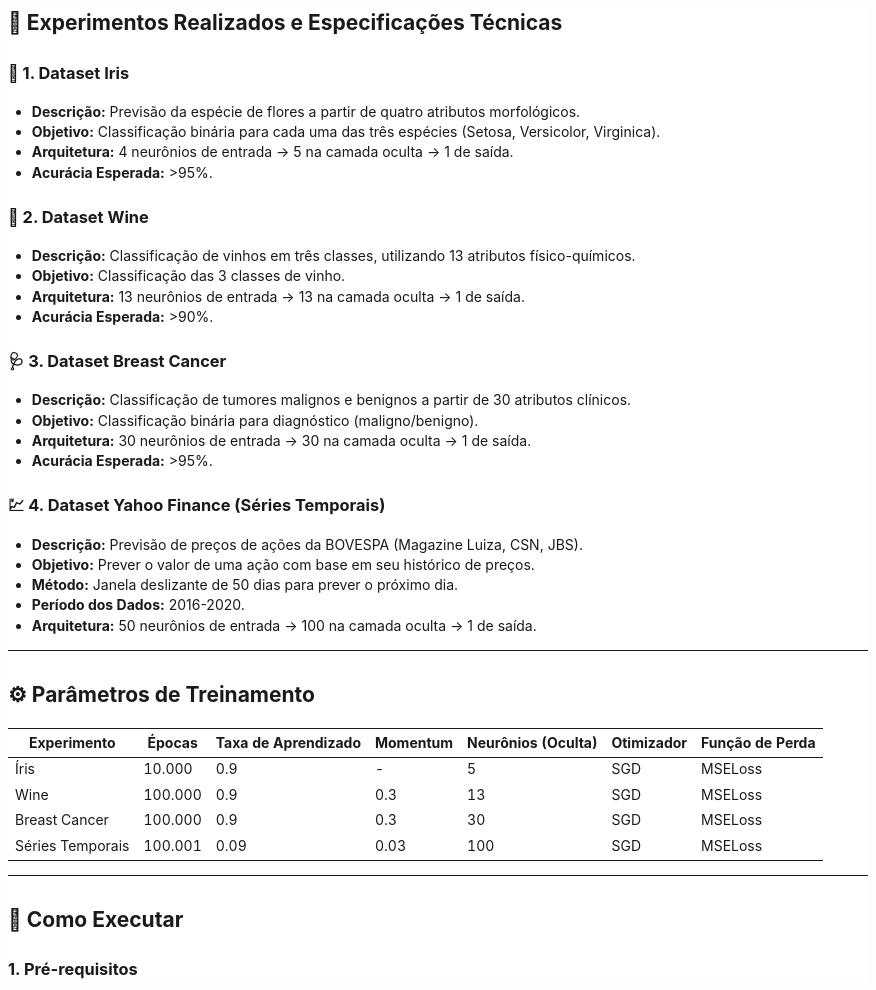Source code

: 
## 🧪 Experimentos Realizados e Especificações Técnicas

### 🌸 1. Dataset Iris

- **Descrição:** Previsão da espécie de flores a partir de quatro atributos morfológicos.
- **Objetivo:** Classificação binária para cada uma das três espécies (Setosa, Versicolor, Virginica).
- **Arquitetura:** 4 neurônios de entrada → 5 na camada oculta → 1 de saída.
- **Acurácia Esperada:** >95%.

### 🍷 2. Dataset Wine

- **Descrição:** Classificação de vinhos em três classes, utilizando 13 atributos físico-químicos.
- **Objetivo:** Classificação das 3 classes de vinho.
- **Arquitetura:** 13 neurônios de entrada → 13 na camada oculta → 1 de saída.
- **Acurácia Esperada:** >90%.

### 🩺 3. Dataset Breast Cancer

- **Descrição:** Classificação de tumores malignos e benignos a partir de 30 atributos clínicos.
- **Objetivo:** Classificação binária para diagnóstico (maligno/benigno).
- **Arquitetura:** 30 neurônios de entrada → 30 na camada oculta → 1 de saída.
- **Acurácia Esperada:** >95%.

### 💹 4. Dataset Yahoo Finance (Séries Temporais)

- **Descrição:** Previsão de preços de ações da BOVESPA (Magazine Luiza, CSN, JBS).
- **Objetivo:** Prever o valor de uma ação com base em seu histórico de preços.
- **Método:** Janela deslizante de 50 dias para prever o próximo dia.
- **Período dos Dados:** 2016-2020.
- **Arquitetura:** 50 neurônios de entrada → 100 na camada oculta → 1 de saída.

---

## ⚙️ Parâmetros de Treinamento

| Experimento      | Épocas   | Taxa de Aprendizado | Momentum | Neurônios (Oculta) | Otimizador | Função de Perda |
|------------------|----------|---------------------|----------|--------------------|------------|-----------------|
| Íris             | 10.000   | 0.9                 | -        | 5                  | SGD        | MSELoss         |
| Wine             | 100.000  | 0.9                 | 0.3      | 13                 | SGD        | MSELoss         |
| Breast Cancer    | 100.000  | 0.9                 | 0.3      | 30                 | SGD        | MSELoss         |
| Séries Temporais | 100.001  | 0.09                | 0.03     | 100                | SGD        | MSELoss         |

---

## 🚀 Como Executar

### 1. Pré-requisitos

DIRECTIONS FOR THIS TASK: Transcribe the listing above exactly, leaving every picture out.

EXERCISE RESPONSE:
Source code

: 
## 🧪 Experimentos Realizados e Especificações Técnicas

### 🌸 1. Dataset Iris

- **Descrição:** Previsão da espécie de flores a partir de quatro atributos morfológicos.
- **Objetivo:** Classificação binária para cada uma das três espécies (Setosa, Versicolor, Virginica).
- **Arquitetura:** 4 neurônios de entrada → 5 na camada oculta → 1 de saída.
- **Acurácia Esperada:** >95%.

### 🍷 2. Dataset Wine

- **Descrição:** Classificação de vinhos em três classes, utilizando 13 atributos físico-químicos.
- **Objetivo:** Classificação das 3 classes de vinho.
- **Arquitetura:** 13 neurônios de entrada → 13 na camada oculta → 1 de saída.
- **Acurácia Esperada:** >90%.

### 🩺 3. Dataset Breast Cancer

- **Descrição:** Classificação de tumores malignos e benignos a partir de 30 atributos clínicos.
- **Objetivo:** Classificação binária para diagnóstico (maligno/benigno).
- **Arquitetura:** 30 neurônios de entrada → 30 na camada oculta → 1 de saída.
- **Acurácia Esperada:** >95%.

### 💹 4. Dataset Yahoo Finance (Séries Temporais)

- **Descrição:** Previsão de preços de ações da BOVESPA (Magazine Luiza, CSN, JBS).
- **Objetivo:** Prever o valor de uma ação com base em seu histórico de preços.
- **Método:** Janela deslizante de 50 dias para prever o próximo dia.
- **Período dos Dados:** 2016-2020.
- **Arquitetura:** 50 neurônios de entrada → 100 na camada oculta → 1 de saída.

---

## ⚙️ Parâmetros de Treinamento

| Experimento      | Épocas   | Taxa de Aprendizado | Momentum | Neurônios (Oculta) | Otimizador | Função de Perda |
|------------------|----------|---------------------|----------|--------------------|------------|-----------------|
| Íris             | 10.000   | 0.9                 | -        | 5                  | SGD        | MSELoss         |
| Wine             | 100.000  | 0.9                 | 0.3      | 13                 | SGD        | MSELoss         |
| Breast Cancer    | 100.000  | 0.9                 | 0.3      | 30                 | SGD        | MSELoss         |
| Séries Temporais | 100.001  | 0.09                | 0.03     | 100                | SGD        | MSELoss         |

---

## 🚀 Como Executar

### 1. Pré-requisitos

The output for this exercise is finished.